Graphic depicting rule applying CFIUS jurisdiction over transactions involving property rights in airports/maritime ports

Broad Implications for Businesses That Operate Within Ports, or Investors in Such Businesses

Businesses with operations within ports will generally have property rights that could trigger CFIUS authority. The obvious case is a company that provides port management services, however, many types of businesses acquire property rights at port facilities as part of their operations. For example, a parking operator may have sufficient property rights concerning the on-airport parking facilities that it manages, rental car agencies may have sufficient property rights relating to their on-airport office and service areas, and even hospitality establishments could fall within this jurisdiction. Given the broad implications of CFIUS jurisdiction related to covered ports, affected businesses and investors should keep in mind the following regulatory risk areas:

  • New business partners can implicate CFIUS authority. When entering into new business partnerships that could involve foreign persons, consider whether that new relationship is subject to CFIUS authority and which party bears the risks associated with any CFIUS action.
  • Changes to rights can re-implicate CFIUS authority. For businesses already having foreign ownership or control, consider that restructurings, contract renewals, lease extensions, or other types of changes could implicate or re-implicate CFIUS authority over situations that may be pre-existing or may have already received CFIUS clearance.
  • Consider how to allocate the CFIUS regulatory risk. This applies to transactions whether or not they are seeking to obtain CFIUS clearance (see discussion below about obtaining a CFIUS safe harbor). If parties are not seeking CFIUS clearance, consider how the parties should allocate the risk and burdens associated with a potential CFIUS review in the future; alternatively, if parties are seeking clearance, consider how the parties can allocate the costs and risks of a potentially adverse finding by CFIUS.
  • With COVID-19 impacts, defaults on loan obligations could implicate CFIUS authority. Given the economic impact of COVID-19, lending institutions with foreign person ownership or control should consider whether a default under a lending transaction could trigger CFIUS authority.

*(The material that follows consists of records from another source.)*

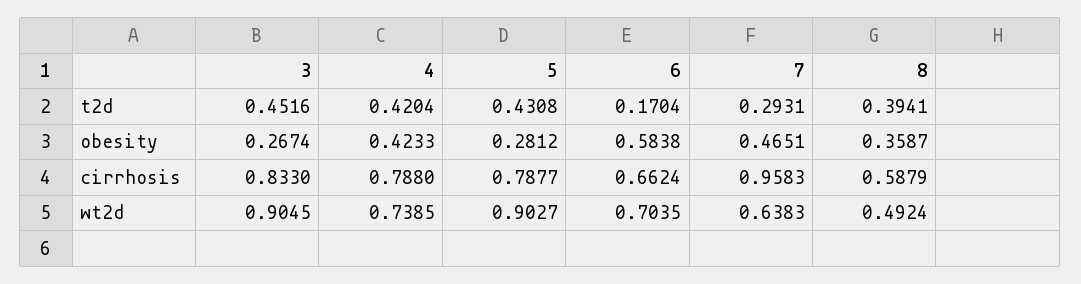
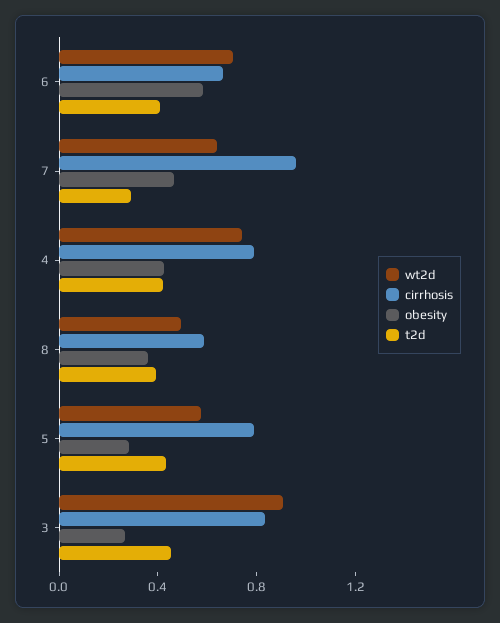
  {
    "t2d": {
      "3": 0.4516,
      "4": 0.4204,
      "5": 0.4308,
-     "6": 0.1704,
+     "6": 0.4,
      "7": 0.2931,
      "8": 0.3941
    },
    "obesity": {
      "3": 0.2674,
      "4": 0.4233,
      "5": 0.2812,
      "6": 0.5838,
      "7": 0.4651,
      "8": 0.3587
    },
    "cirrhosis": {
      "3": 0.833,
      "4": 0.788,
      "5": 0.7877,
      "6": 0.6624,
      "7": 0.9583,
      "8": 0.5879
    },
    "wt2d": {
      "3": 0.9045,
      "4": 0.7385,
-     "5": 0.9027,
+     "5": 0.6,
      "6": 0.7035,
      "7": 0.6383,
      "8": 0.4924
    }
  }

Assessing CFIUS Risks and Determining Whether to Seek Safe Harbor Protection

If CFIUS authority is implicated, CFIUS has the authority to investigate the relevant transaction, even after closing. This adds uncertainty to deals because of the future potential risk of CFIUS regulatory action that could impact the value of the transaction. For example, CFIUS could impose mitigation requirements or seek a divestiture. To remove this uncertainty parties have the option of submitting a voluntary notice or declaration about the transaction to CFIUS for review and, if CFIUS finds no national security concerns with the transaction following the review (i.e., CFIUS clears the transaction), the transaction enters a safe harbor: CFIUS cannot re-review a transaction that is previously cleared absent some material omission or misrepresentation that led to the clearance. Of course, preparing a filing and seeking clearance from CFIUS can add time and costs to any transaction. Parties to a transaction that is subject to CFIUS authority can seek an abbreviated risk assessment from experienced CFIUS counsel to help guide the business decision of whether to proceed with seeking CFIUS clearance.

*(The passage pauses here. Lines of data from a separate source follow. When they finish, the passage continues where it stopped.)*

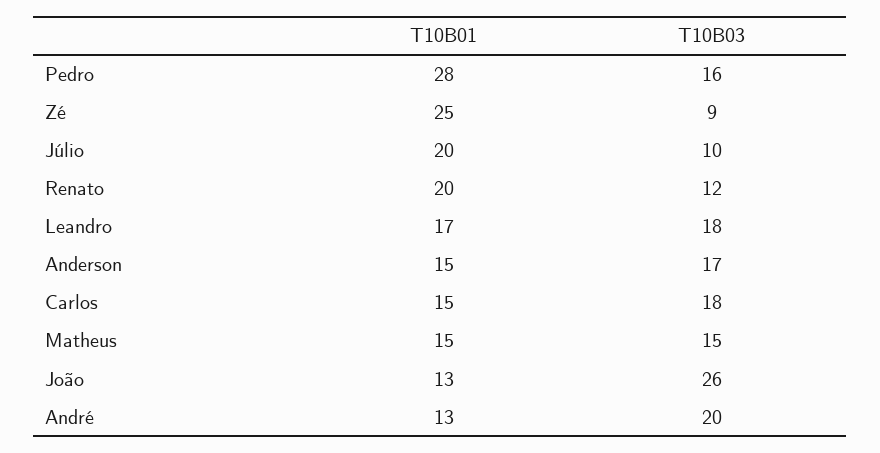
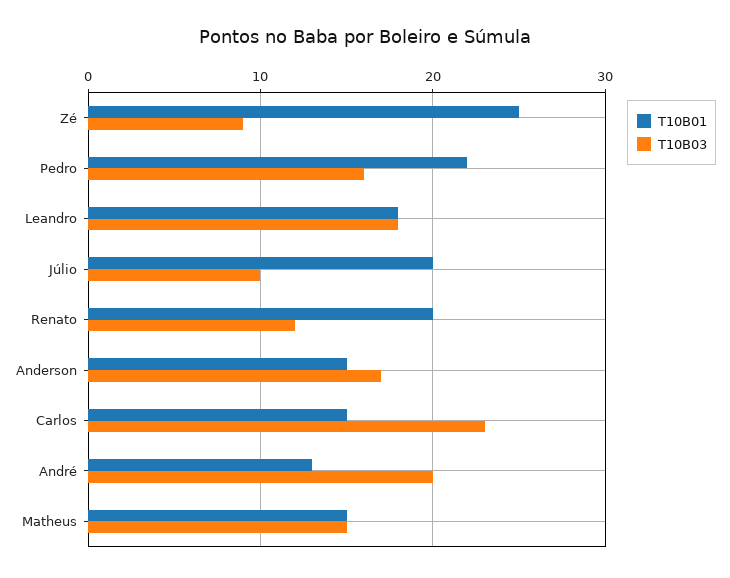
  {
    "T10B01": {
-     "Pedro": 28,
+     "Pedro": 22,
      "Zé": 25,
      "Júlio": 20,
      "Renato": 20,
-     "Leandro": 17,
+     "Leandro": 18,
      "Anderson": 15,
      "Carlos": 15,
      "Matheus": 15,
-     "João": 13,
      "André": 13
    },
    "T10B03": {
      "Pedro": 16,
      "Zé": 9,
      "Júlio": 10,
      "Renato": 12,
      "Leandro": 18,
      "Anderson": 17,
-     "Carlos": 18,
+     "Carlos": 23,
      "Matheus": 15,
-     "João": 26,
      "André": 20
    }
  }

Keep in mind: investments with direct/indirect foreign state-ownership might have mandatory CFIUS filing requirements

Note, this post focuses on the broad CFIUS authority that FIRRMA created under the real property provisions applicable to covered ports. In addition to this broad authority, however, the new CFIUS rules also created a mandatory filing requirement if any investor, having 49% ownership directly or indirectly by a foreign state (including as a limited partner), makes an investment of 25% or more in any business that owns or operates a covered port.